Edit 2: I’ve got the list, if not the detailed description done for Ice, and added at least some brainstorming lines on all the other elements. Shadow was particularly interesting, but some development is definitely still needed there.


I really like the idea of Le-Matoran living as nomads.

Wouldn’t the absorption process of Toa of Air cause air to stream to them to fill the space that was formerly occupied by the air the Toa just absorbed? I’m not sure how much that would affect the speed of the absorption process, but it would result in Toa of Air always being the center of weak air currents… I guess?

Those concepts of Light and Shadow seem pretty good so far.
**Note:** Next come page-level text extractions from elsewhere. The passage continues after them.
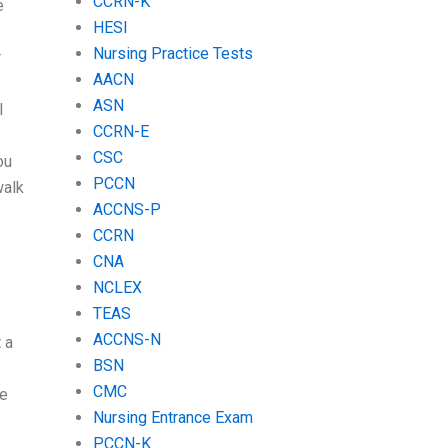
CCRN-K
e
HESI
Nursing Practice Tests
r
AACN
ASN
I
CCRN-E
CSC
ou
PCCN
walk
ACCNS-P
CCRN
CNA
NCLEX
TEAS
ACCNS-N
 a
BSN
CMC
ve
Nursing Entrance Exam
PCCN-K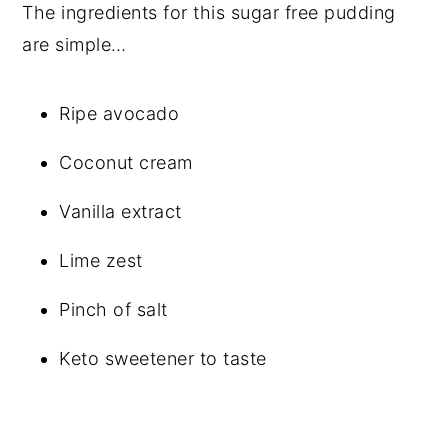
The ingredients for this sugar free pudding
are simple…
Ripe avocado
Coconut cream
Vanilla extract
Lime zest
Pinch of salt
Keto sweetener to taste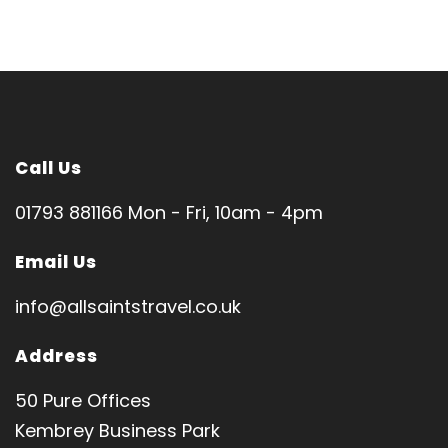
Call Us
01793 881166 Mon - Fri, 10am - 4pm
Email Us
info@allsaintstravel.co.uk
Address
50 Pure Offices
Kembrey Business Park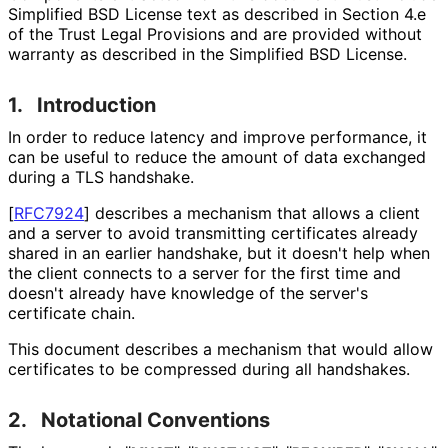
Simplified BSD License text as described in Section 4.e
of the Trust Legal Provisions and are provided without
warranty as described in the Simplified BSD License.
1.
Introduction
In order to reduce latency and improve performance, it
can be useful to reduce the amount of data exchanged
during a TLS handshake.
[
RFC7924
]
describes a mechanism that allows a client
and a server to avoid transmitting certificates already
shared in an earlier handshake, but it doesn't help when
the client connects to a server for the first time and
doesn't already have knowledge of the server's
certificate chain.
This document describes a mechanism that would allow
certificates to be compressed during all handshakes.
2.
Notational Conventions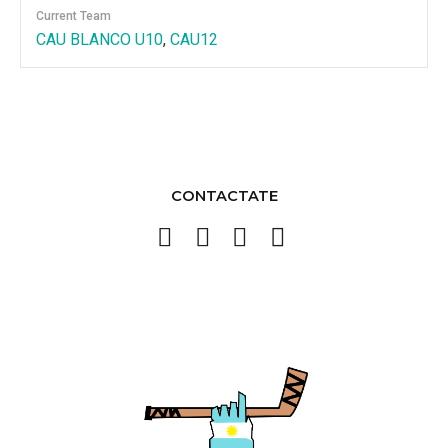
Current Team
CAU BLANCO U10
,
CAU12
CONTACTATE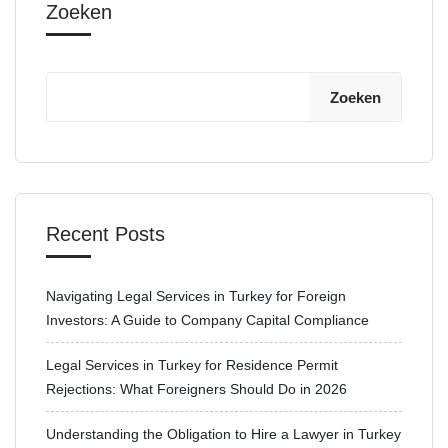
Zoeken
Zoeken
Recent Posts
Navigating Legal Services in Turkey for Foreign
Investors: A Guide to Company Capital Compliance
Legal Services in Turkey for Residence Permit
Rejections: What Foreigners Should Do in 2026
Understanding the Obligation to Hire a Lawyer in Turkey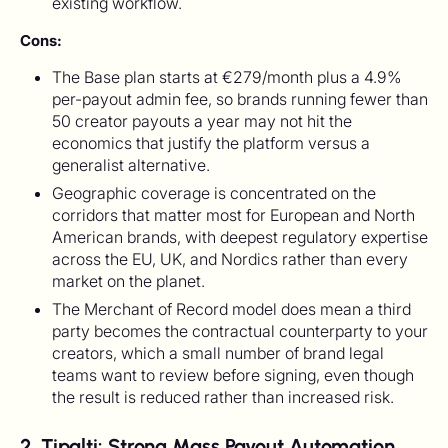
existing workflow.
Cons:
The Base plan starts at €279/month plus a 4.9%
per-payout admin fee, so brands running fewer than
50 creator payouts a year may not hit the
economics that justify the platform versus a
generalist alternative.
Geographic coverage is concentrated on the
corridors that matter most for European and North
American brands, with deepest regulatory expertise
across the EU, UK, and Nordics rather than every
market on the planet.
The Merchant of Record model does mean a third
party becomes the contractual counterparty to your
creators, which a small number of brand legal
teams want to review before signing, even though
the result is reduced rather than increased risk.
2. Tipalti: Strong Mass Payout Automation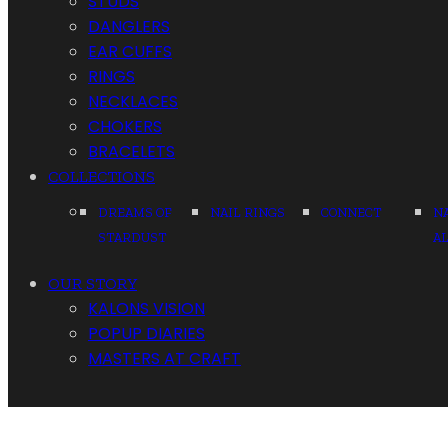
STUDS
DANGLERS
EAR CUFFS
RINGS
NECKLACES
CHOKERS
BRACELETS
COLLECTIONS
DREAMS OF
NAIL RINGS
CONNECT
N
STARDUST
A
OUR STORY
KALONS VISION
POPUP DIARIES
MASTERS AT CRAFT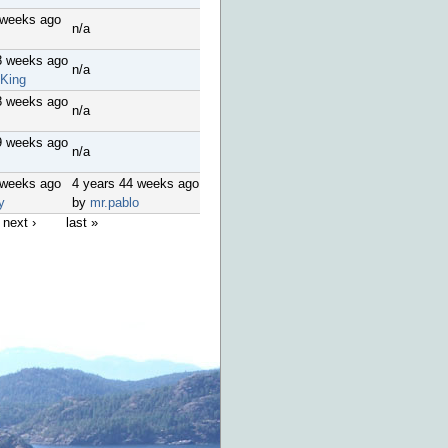
 weeks ago
n/a
8 weeks ago
n/a
King
8 weeks ago
n/a
9 weeks ago
n/a
 weeks ago
4 years 44 weeks ago
y
by
mr.pablo
next ›
last »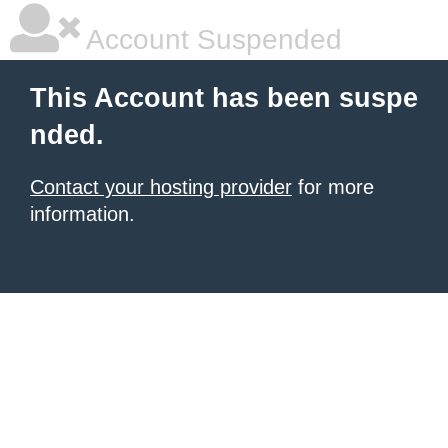
Account Suspended
This Account has been suspe
nded.
Contact your hosting provider
for more
information.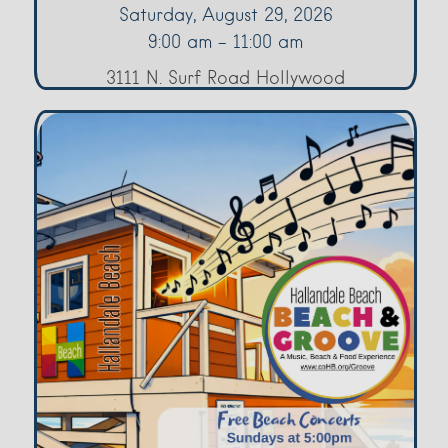
Saturday, August 29, 2026
9:00 am - 11:00 am
3111 N. Surf Road Hollywood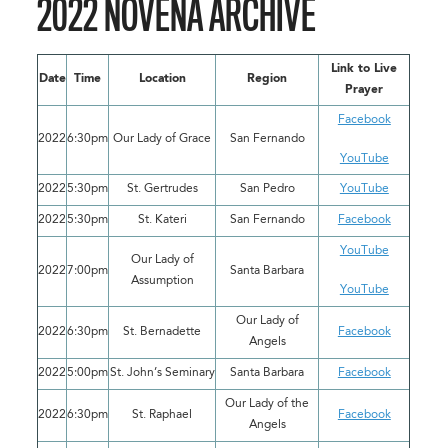
2022 NOVENA ARCHIVE
Link to Live
Date
Time
Location
Region
Prayer
Facebook
2022
6:30pm
Our Lady of Grace
San Fernando
YouTube
2022
5:30pm
St. Gertrudes
San Pedro
YouTube
2022
5:30pm
St. Kateri
San Fernando
Facebook
YouTube
Our Lady of
2022
7:00pm
Santa Barbara
Assumption
YouTube
Our Lady of
2022
6:30pm
St. Bernadette
Facebook
Angels
2022
5:00pm
St. John’s Seminary
Santa Barbara
Facebook
Our Lady of the
2022
6:30pm
St. Raphael
Facebook
Angels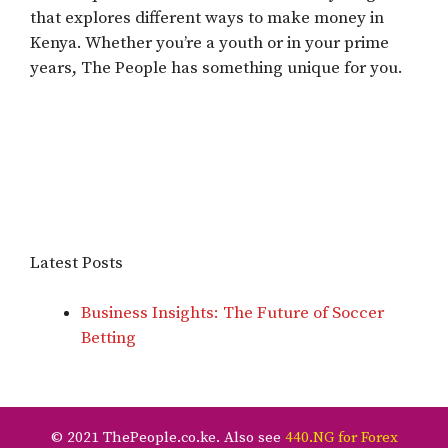
that explores different ways to make money in
Kenya. Whether you’re a youth or in your prime
years, The People has something unique for you.
Latest Posts
Business Insights: The Future of Soccer
Betting
© 2021 ThePeople.co.ke. Also see
440.NG for Forex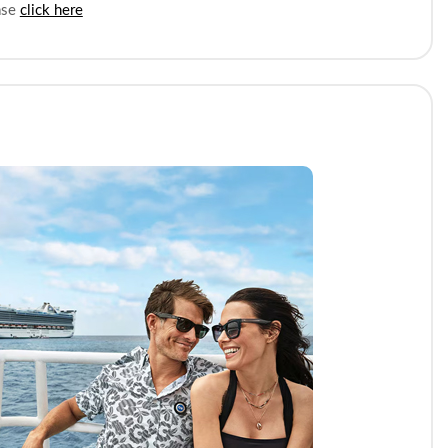
ease
click here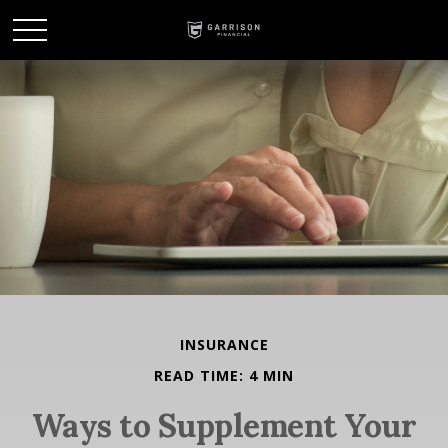
INSURANCE
READ TIME: 4 MIN
Ways to Supplement Your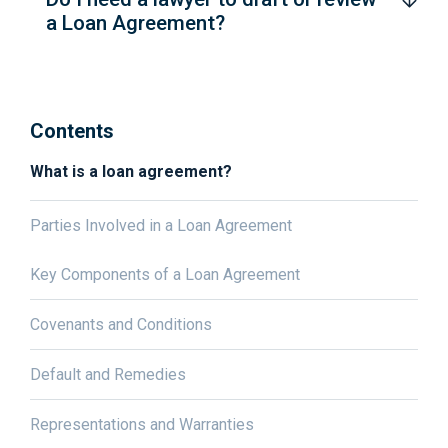
a Loan Agreement?
Contents
What is a loan agreement?
Parties Involved in a Loan Agreement
Key Components of a Loan Agreement
Covenants and Conditions
Default and Remedies
Representations and Warranties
Gravity maybe could be divided up between Magnetism and Air, or rather Lightning and Air then. And perhaps Psionics. Because as I understand it currently all Gravity basically does is making stuff lighter or heavier, speed it up, slow it down, and accuracy/pulling stuff together, I guess.

Magnetism/Lightning could maybe cover the accuracy/pulling stuff together part. Air could speed up or slow down objects with air currents, as well as making heavy objects lighter or light objects heavier by pushing them up with air or pressing down on them (although of course these effects of Air wouldn’t nearly be as powerful as “proper” Gravity powers). Psionics could do much the same via telekinesis.


An ever-so slight current of air would exist, but it would be so small as to be effectively unnoticeable; the absorption nodes have to fit into the palm of the hand, and that’s a tiny surface area compared to how much, say, a sphere enclosing a Toa would have if one wishes to model the air current produced by absorption of air. Since the air current would produce a constant volumetric flow rate, even a fairly quick current flowing into the small contact nodes would have a an almost negligible effect on the surrounding area.

I wouldn’t divide Gravity between other elements as it does work through a distinctly different process, my reservations are more about whether or not giving Toa the ability to bend raw spacetime to exercise Gravity powers isn’t pushing things a bit far. Plus the lack of a recharging mechanism is kind of bugging me, so for me it’s more a question of whether Gravity is in or out, not whether it’s part of other elements or not. That said, the ways in which gravity can be deployed can be mimicked by other elements; Gravity can turn anything into a homing missile, but any material element can do that with matter of their own element. Iron can mimic the ‘crushing’ effect against metal armored creatures and a very creative user of Stone could do it against creatures with mineral armor. And, as you mentioned, Air could use currents to help or hinder objects’ movement similar to heavier or lighter Gravity applied to them. Basically, the process of Gravity is unique, but its manifestations are not… and it messes with the world in a far more fundamental way than other elements do, in my opinion. So yeah… I’m still debating on whether to include it. I might still give it a write-up but put my reservations in there and leave it up to the reader to decide whether Gravity is appropriate to include or not.

As for Psionics doing Telekinesis, in current draft that’s actually not a power I’m planning on giving Psionics, as I have yet to figure out a mechanism to do it with. It could be done by Toa of Psionics through latent Earth and Stone powers for ground and latent Lightning powers for metal objects by using magnetism to make them levitate, but that’s pushing Psionics into a macro-scale application that I kind of want to avoid for the pseudo-element; it explicitly works by focusing on the micro-scale applications of its constituent elements, as macro-scale is the domain of those elements themselves. Mixing in Gravity for telekinetic abilities would completely kill Gravity as an element, which I personally wouldn’t mind, but then a rationale would have to be produced as to why power over the mind allows one to bend space-time… I’m not sure on that one, but I’ll keep thinking about it. I mean, telekinesis is traditionally seen as a psionic power, rationale or not, but if I’m going to include it I’ll have to come up with a reason beyond Gravity’s absence for doing so.

edit: added full write-up for Ice and rationale for keeping Stone and Iron as separate elements to the document.